I’d been walking in the desert, ruminating over my petty concerns. I have no major problems at the moment — I have a place to stay and food to eat, and I feel no great lingering sorrow over the death of my life mate/soul mate — but there are small matters that niggle at me. I seem to have crossed some invisible line where I no longer attract people through my words, but am actually starting to repel them — people have been blocking me on Facebook, and often it’s because of a simple non-combative comment I made in one of my discussion groups. I also wonder how to entice people to read my books, and I still ponder the whole issue of my writing. Although I am coming to an accommodation with continuing to write despite lackluster sales, I still am not comfortable with the idea of being a writer among millions of other writers — never have liked being a face in the crowd.

So there I was, walking, thinking, talking a bit to my deceased mate, when it suddenly dawned on me that at that very moment, I was not a face in the crowd. There was no crowd — just me. I stopped and looked around. A jackrabbit loped by, but other than that, no creature made itself known. I felt the breeze cooling my sweat, heard the air whistling faintly as it passed my ears. I stilled my thoughts and simply stood there in the middle of the desert, deep blue skies above, sun-warmed soil beneath the soles of my shoes, desert knolls surrounding me and blocking any view of the nearby city.

A friend who has endured far worse grief than I have, told me that she is finding peace by telling herself that she is happy. Alone out there in the desert, I decided I was finally ready to take the next step in going on with my life, so I thought, “I am happy.” And I realized that was the truth of it. Right then, I was happy. I had no sense of longing for something or someone, no sense of waiting. My entire life — all the joys and pains, the learning and creating, the loves and losses — had led to that very moment, and I felt as if I had arrived where I was supposed to be. There was no reason for me to be there, nothing to for me to do, no task to accomplish. All I had to do was simply . . . be.

One cannot stand in the middle of the desert forever, so eventually, I continued my walk, still feeling the effects of that moment. There are few perfect moments in life, but that was one of them. (I’m smiling as I write this. Can you tell?)

Pat is Prologue

Yesterday I mentioned a revelation I had in the desert — a question, really. What is the point of being me?

It had suddenly struck me that I am truly part of the unfolding universe. There I stood baking under the sun, my sweat evaporating into the space around me, my feet solidly on the ground, air flowing in and out of my lungs, connected in dozens of ways to the world and, ultimately, to the universe.

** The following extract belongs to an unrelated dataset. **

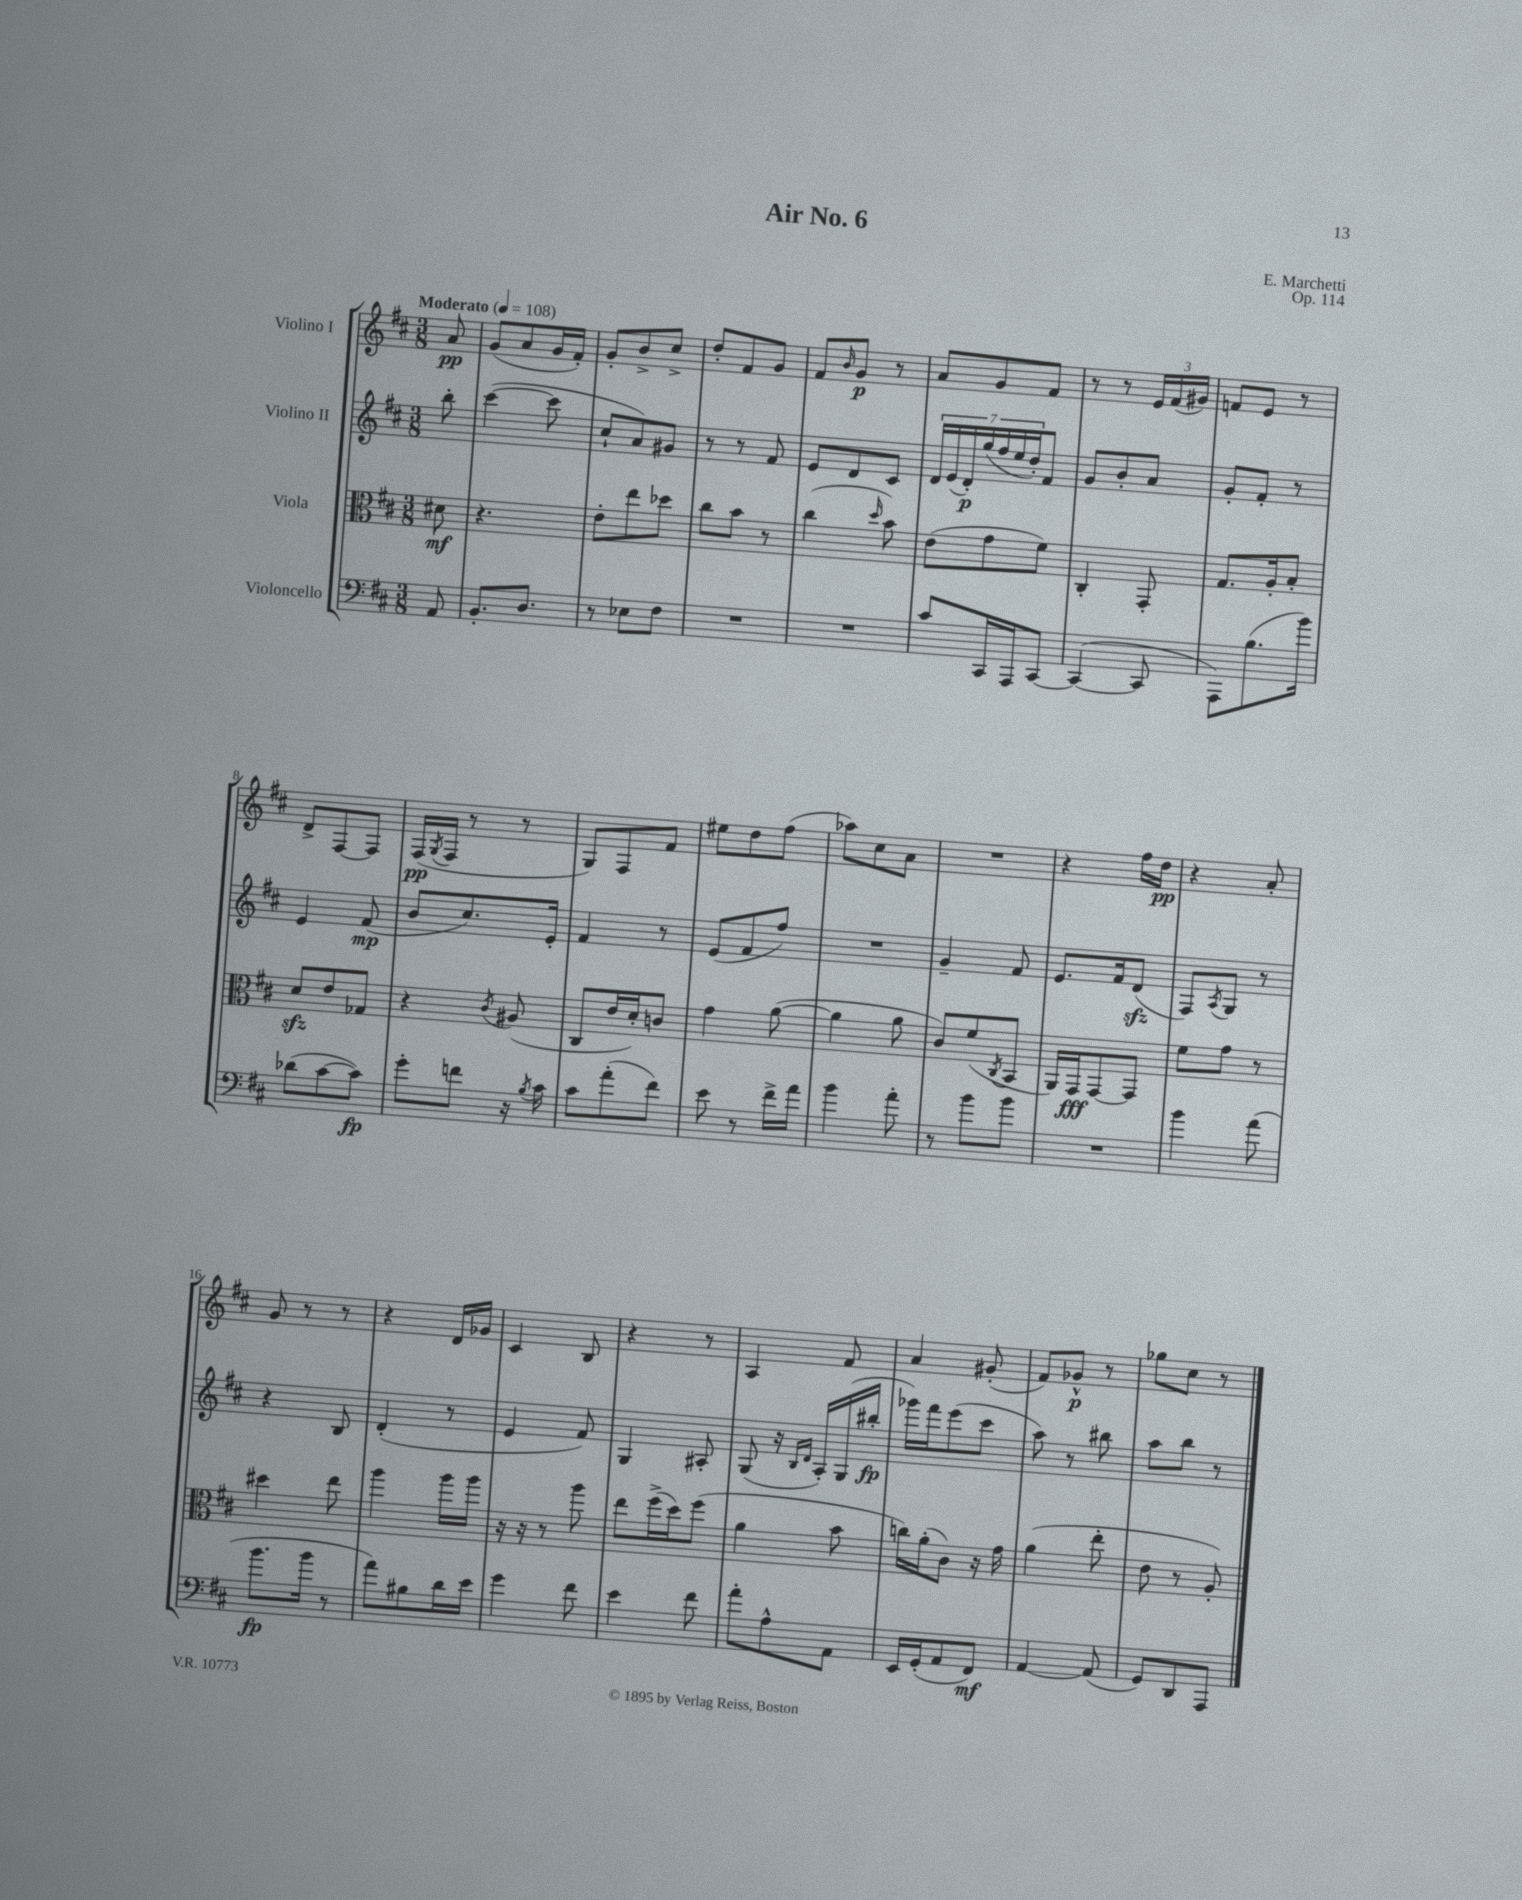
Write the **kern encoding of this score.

When the universe came into being, creating itself in the big bang, everything that ever would be came into being at the same time. The matter of the universe — stardust, to be romantic — has been connecting and disconnecting, rearranging itself in an infinity of shapes and forms, for billions of years. At one moment of such creativity, I was born. I am of the universe, perpetually a part of it. Although my body seems to be a thing in and of itself, it continues to exchange matter with its surroundings. In a quantum sense, my few electrons are indistinguishable from the whole.

Here I am, a creature born of stardust, at once eternal and ephemeral, physical and psychical, emotional and logical, alive yet forever dying.

Everything that ever happened on earth and in the universe since the beginning has culminated in a single person — me. Everything that happened in my life up till now has created the person I am today. So, what is the point of being me?

This is not a religious question. Nor am I looking for simplistic answers or rehashed dogmas. Instead, it’s more of a credo or a different way of looking at the world and my future. What do I want to do while in this body made of stardust? What do I want to feel? What do I want to think? How do I want to live? How do I keep from wasting the miracle that is me? How do I celebrate this connection to the unfolding universe? What is the life that only I can live? In other words, what is the point of being me?

(You, of course, are the culmination of life up to the point of your birth, but it’s up to you to ask your own questions.)